Thread Links Date Links
Thread Prev Thread Next Thread Index Date Prev Date Next Date Index

Re: [RE] Grand master identifier



David,
   I am not an STP expert but my understanding is that spanning tree is
used by bridges to find out which of their ports are connected to other
bridges. The protocol then determines a root bridge and shuts down
redundant links to make sure there are no network loops. As I understand
it the MAC address is for the bridge rather than the end station. I
don't think the end stations are involved in STP.

   I am not sure whether you are inviting general feedback on your
working paper but I have some concerns. It assumes that there will be
access control, bandwidth allocation and time slots for transmission.

   Is bandwidth allocation really necessary to meet RE requirements?
Over-provisioning and best-effort (with class of service) may be
adequate. You can get a lot of data through a conventional gigabit
switch with very low latencies. The RE traffic can be given a higher
priority and so not be held up by less urgent traffic.

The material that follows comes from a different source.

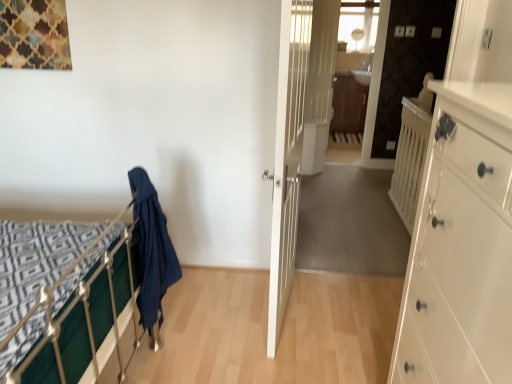
Find the location of `free spot behind white wooden balustrade at right`. free spot behind white wooden balustrade at right is located at coordinates (362, 189).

   With access control what happens if access is denied? My assumption
is that a user connecting to a RE network would prefer best-effort
service to no service at all if there is no spare bandwidth to be
allocated. If you decide you need to support best-effort as a fallback
then you need buffers in your end stations and the reason for using time
slots goes away.

Arthur.

-----Original Message-----
From: owner-stds-802-3-re@IEEE.ORG [mailto:owner-stds-802-3-re@IEEE.ORG]
On Behalf Of David V James
Sent: 29 April 2005 22:20
To: STDS-802-3-RE@LISTSERV.IEEE.ORG
Subject: [RE] Grand master identifier

All,

I was starting to update a group-contribution working paper,
when a couple of questions arose. For reference, these questions
are with respect to:
  http://www.ieee802.org/3/re_study/material/index.html
  Subclause 5.2.

We assume that the grand master is selected by picking one
of the clock-master capable stations. To do this, IDs need
to be distributed externally (between bridges and stations)
as well as internally (between bridge ports).

To avoid invention, we assume the existing STP identifier
format should be used (why be different?). The format, not
the actual values; an grand master could be different from
the STP root.

My original assumption was that the precedence value,
transmitted between stations, consists of:
  16 bits -- system
  48 bits -- MAC address
  16 bits -- port

Having started to write things in more detail, it seems
like the port information need only be used within a
bridge, and need never appear on Ethernet.

Pardon my asking, but the appropriate 802.1 documents are
not that easy for me to read. Am I correct in my recent
thoughts, that the port portion of this identifier is
only used within the bridge, and never appears on the outside?